*YOUR ASSIGNMENT*. Only these lines, please: the first one of the records through the one containing "en de brand die daar op volgt. Op", retyped exactly, both ends included and pictures omitted.

(DATA)

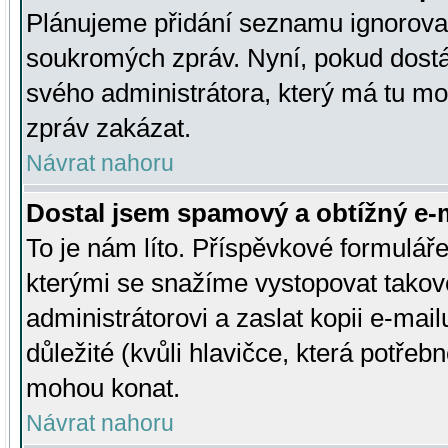
Plánujeme přidání seznamu ignorovan
soukromých zpráv. Nyní, pokud dostá
svého administrátora, který má tu mo
zpráv zakázat.
Návrat nahoru
Dostal jsem spamový a obtížný e-m
To je nám líto. Příspěvkové formulá
kterými se snažíme vystopovat takové
administrátorovi a zaslat kopii e-mailu
důležité (kvůli hlavičce, která potře
mohou konat.
Návrat nahoru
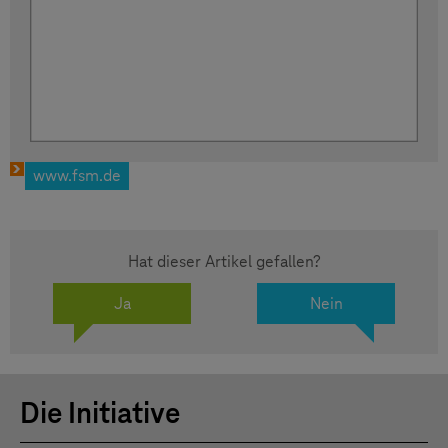
www.fsm.de
Hat dieser Artikel gefallen?
Ja
Nein
Die Initiative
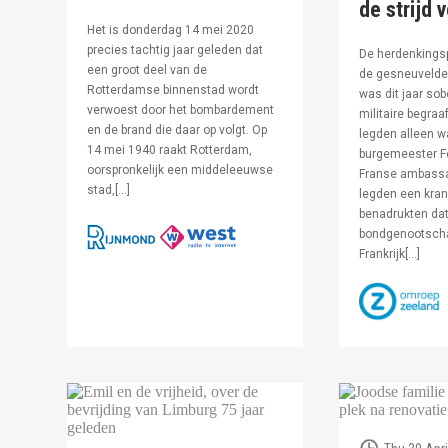
de strijd 
Het is donderdag 14 mei 2020
precies tachtig jaar geleden dat
De herdenkingsp
een groot deel van de
de gesneuvelde 
Rotterdamse binnenstad wordt
was dit jaar sob
verwoest door het bombardement
militaire begraa
en de brand die daar op volgt. Op
legden alleen 
14 mei 1940 raakt Rotterdam,
burgemeester F
oorspronkelijk een middeleeuwse
Franse ambassa
stad,[…]
legden een kran
benadrukten dat
bondgenootsch
Frankrijk[…]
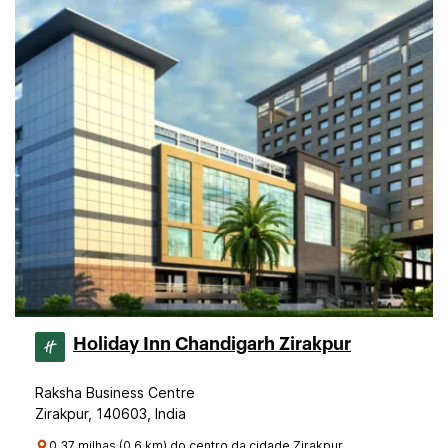
Holiday Inn Chandigarh Zirakpur
Raksha Business Centre
Zirakpur, 140603, India
0.37 milhas (0.6 km) do centro da cidade Zirakpur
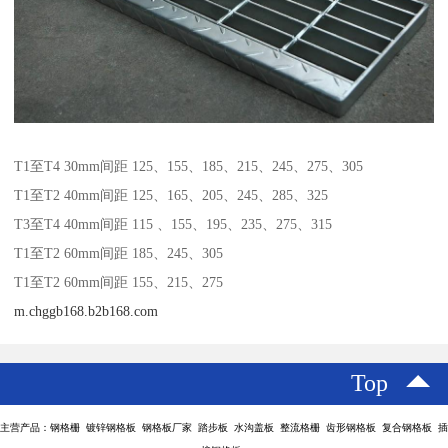
T1至T4 30mm间距 125、155、185、215、245、275、305
T1至T2 40mm间距 125、165、205、245、285、325
T3至T4 40mm间距 115 、155、195、235、275、315
T1至T2 60mm间距 185、245、305
T1至T2 60mm间距 155、215、275
m.chggb168.b2b168.com
Top
主营产品：钢格栅 镀锌钢格板 钢格板厂家 踏步板 水沟盖板 整流格栅 齿形钢格板 复合钢格板 插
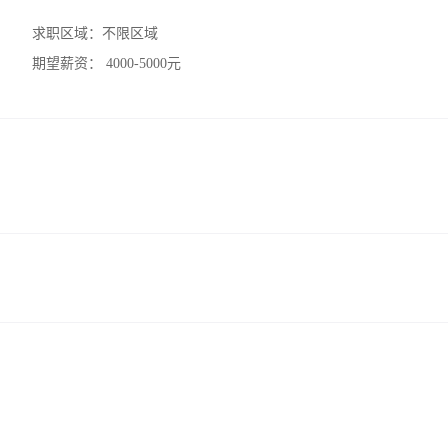
求职区域：
不限区域
期望薪资：
4000-5000元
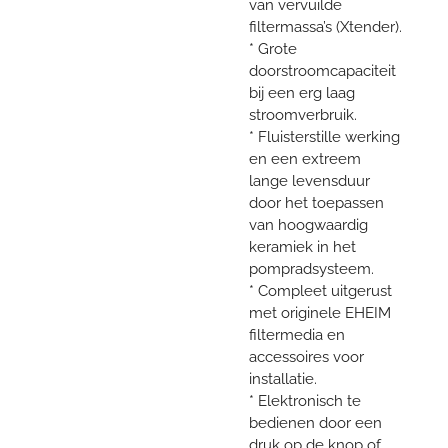
van vervuilde
filtermassa’s (Xtender).
* Grote
doorstroomcapaciteit
bij een erg laag
stroomverbruik.
* Fluisterstille werking
en een extreem
lange levensduur
door het toepassen
van hoogwaardig
keramiek in het
pompradsysteem.
* Compleet uitgerust
met originele EHEIM
filtermedia en
accessoires voor
installatie.
* Elektronisch te
bedienen door een
druk op de knop of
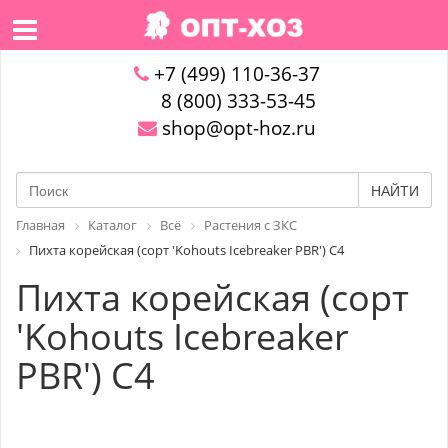
+7 (499) 110-36-37
8 (800) 333-53-45
shop@opt-hoz.ru
НАЙТИ
Главная
Каталог
Всё
Растения с ЗКС
Пихта корейская (сорт 'Kohouts Icebreaker PBR') C4
Пихта корейская (сорт
'Kohouts Icebreaker
PBR') C4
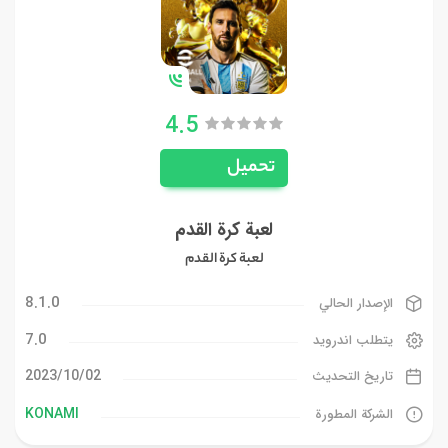
4.5
تحميل
لعبة كرة القدم
لعبة كرة القدم
8.1.0
الإصدار الحالي
7.0
يتطلب اندرويد
02‏/10‏/2023
تاريخ التحديث
KONAMI
الشركة المطورة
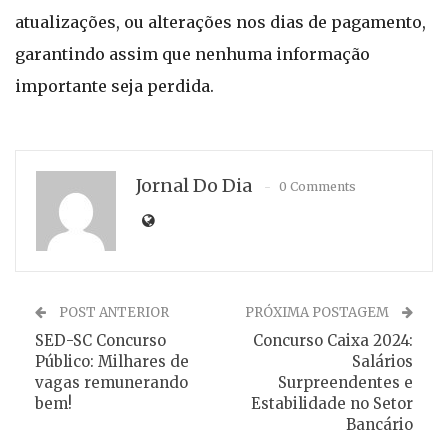
atualizações, ou alterações nos dias de pagamento,
garantindo assim que nenhuma informação
importante seja perdida.
Jornal Do Dia
0 Comments
POST ANTERIOR
PRÓXIMA POSTAGEM
SED-SC Concurso
Concurso Caixa 2024:
Público: Milhares de
Salários
vagas remunerando
Surpreendentes e
bem!
Estabilidade no Setor
Bancário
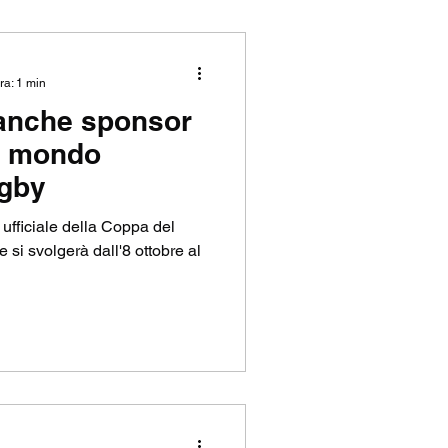
ra: 1 min
 anche sponsor
l mondo
ugby
 ufficiale della Coppa del
si svolgerà dall'8 ottobre al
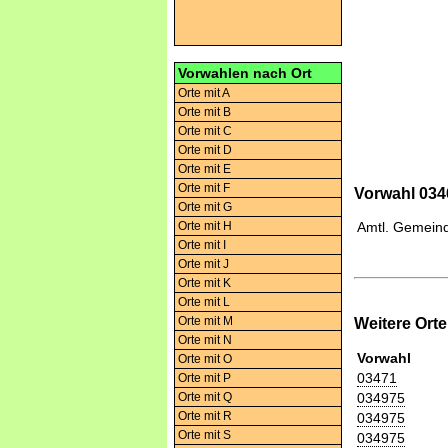
Vorwahlen nach Ort
Orte mit A
Orte mit B
Orte mit C
Orte mit D
Orte mit E
Orte mit F
Vorwahl 0346
Orte mit G
Orte mit H
Amtl. Gemeind
Orte mit I
Orte mit J
Orte mit K
Orte mit L
Orte mit M
Weitere Ort
Orte mit N
Vorwahl
Orte mit O
03471
Orte mit P
034975
Orte mit Q
Orte mit R
034975
Orte mit S
034975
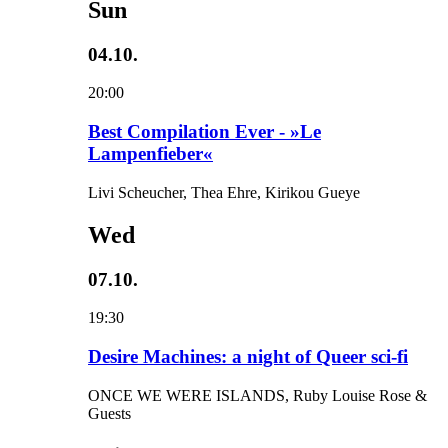
Sun
04.10.
20:00
Best Compilation Ever - »Le
Lampenfieber«
Livi Scheucher, Thea Ehre, Kirikou Gueye
Wed
07.10.
19:30
Desire Machines: a night of Queer sci-fi
ONCE WE WERE ISLANDS, Ruby Louise Rose &
Guests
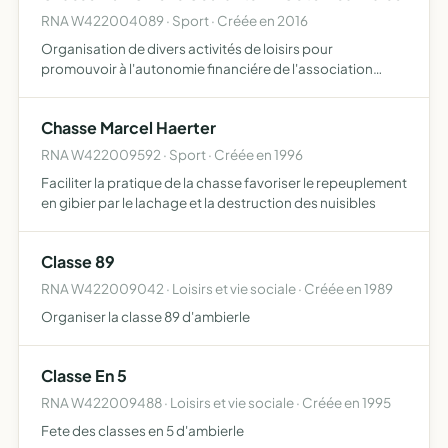
RNA W422004089 · Sport · Créée en 2016
Organisation de divers activités de loisirs pour
promouvoir à l'autonomie financiére de l'association
(soins vétérinaire alimentations équipement de nos
équipages de chiens)
Chasse Marcel Haerter
RNA W422009592 · Sport · Créée en 1996
Faciliter la pratique de la chasse favoriser le repeuplement
en gibier par le lachage et la destruction des nuisibles
Classe 89
RNA W422009042 · Loisirs et vie sociale · Créée en 1989
Organiser la classe 89 d'ambierle
Classe En 5
RNA W422009488 · Loisirs et vie sociale · Créée en 1995
Fete des classes en 5 d'ambierle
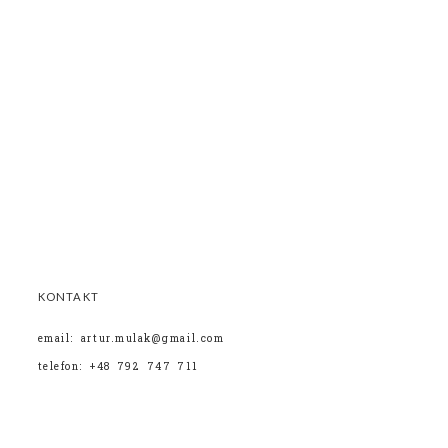
KONTAKT
email: artur.mulak@gmail.com
telefon: +48 792 747 711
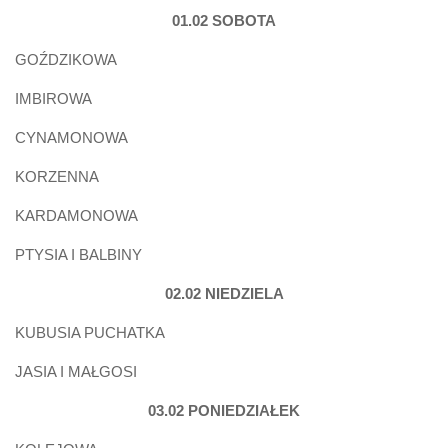
01.02 SOBOTA
GOŹDZIKOWA
IMBIROWA
CYNAMONOWA
KORZENNA
KARDAMONOWA
PTYSIA I BALBINY
02.02 NIEDZIELA
KUBUSIA PUCHATKA
JASIA I MAŁGOSI
03.02 PONIEDZIAŁEK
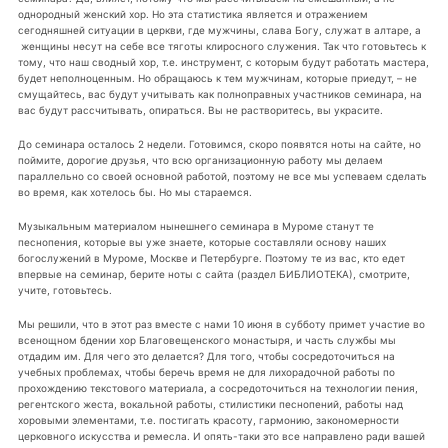
однородный женский хор. Но эта статистика является и отражением
сегодняшней ситуации в церкви, где мужчины, слава Богу, служат в алтаре, а
женщины несут на себе все тяготы клиросного служения. Так что готовьтесь к
тому, что наш сводный хор, т.е. инструмент, с которым будут работать мастера,
будет неполноценным. Но обращаюсь к тем мужчинам, которые приедут, – не
смущайтесь, вас будут учитывать как полноправных участников семинара, на
вас будут рассчитывать, опираться. Вы не растворитесь, вы украсите.
До семинара осталось 2 недели. Готовимся, скоро появятся ноты на сайте, но
поймите, дорогие друзья, что всю организационную работу мы делаем
параллельно со своей основной работой, поэтому не все мы успеваем сделать
во время, как хотелось бы. Но мы стараемся.
Музыкальным материалом нынешнего семинара в Муроме станут те
песнопения, которые вы уже знаете, которые составляли основу наших
богослужений в Муроме, Москве и Петербурге. Поэтому те из вас, кто едет
впервые на семинар, берите ноты с сайта (раздел БИБЛИОТЕКА), смотрите,
учите, готовьтесь.
Мы решили, что в этот раз вместе с нами 10 июня в субботу примет участие во
всенощном бдении хор Благовещенского монастыря, и часть службы мы
отдадим им. Для чего это делается? Для того, чтобы сосредоточиться на
учебных проблемах, чтобы беречь время не для лихорадочной работы по
прохождению текстового материала, а сосредоточиться на технологии пения,
регентского жеста, вокальной работы, стилистики песнопений, работы над
хоровыми элементами, т.е. постигать красоту, гармонию, закономерности
церковного искусства и ремесла. И опять-таки это все направлено ради вашей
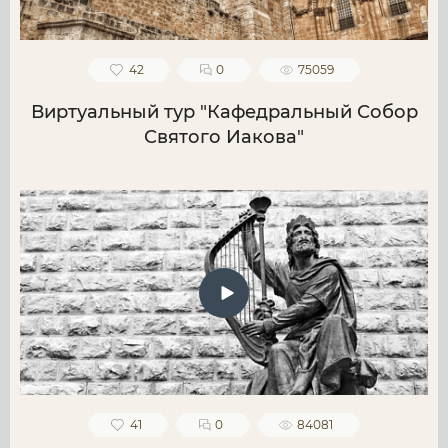
42
0
75059
Виртуальный тур "Кафедральный Собор
Святого Иакова"
41
0
84081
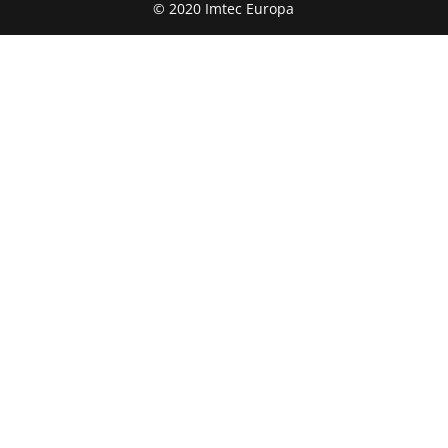
© 2020 Imtec Europa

(End DATA)

*RESPONSE TO THIS TASK*.
Plánujeme přidání seznamu ignorovan
soukromých zpráv. Nyní, pokud dostá
svého administrátora, který má tu mo
zpráv zakázat.
Návrat nahoru
Dostal jsem spamový a obtížný e-m
To je nám líto. Příspěvkové formulá
kterými se snažíme vystopovat takové
administrátorovi a zaslat kopii e-mailu
důležité (kvůli hlavičce, která potře
mohou konat.
Návrat nahoru
www.fsm.de
Hat dieser Artikel gefallen?
Ja
Nein
Die Initiative
de strijd 
Het is donderdag 14 mei 2020
precies tachtig jaar geleden dat
De herdenkingsp
een groot deel van de
de gesneuvelde 
Rotterdamse binnenstad wordt
was dit jaar sob
verwoest door het bombardement
militaire begraa
en de brand die daar op volgt. Op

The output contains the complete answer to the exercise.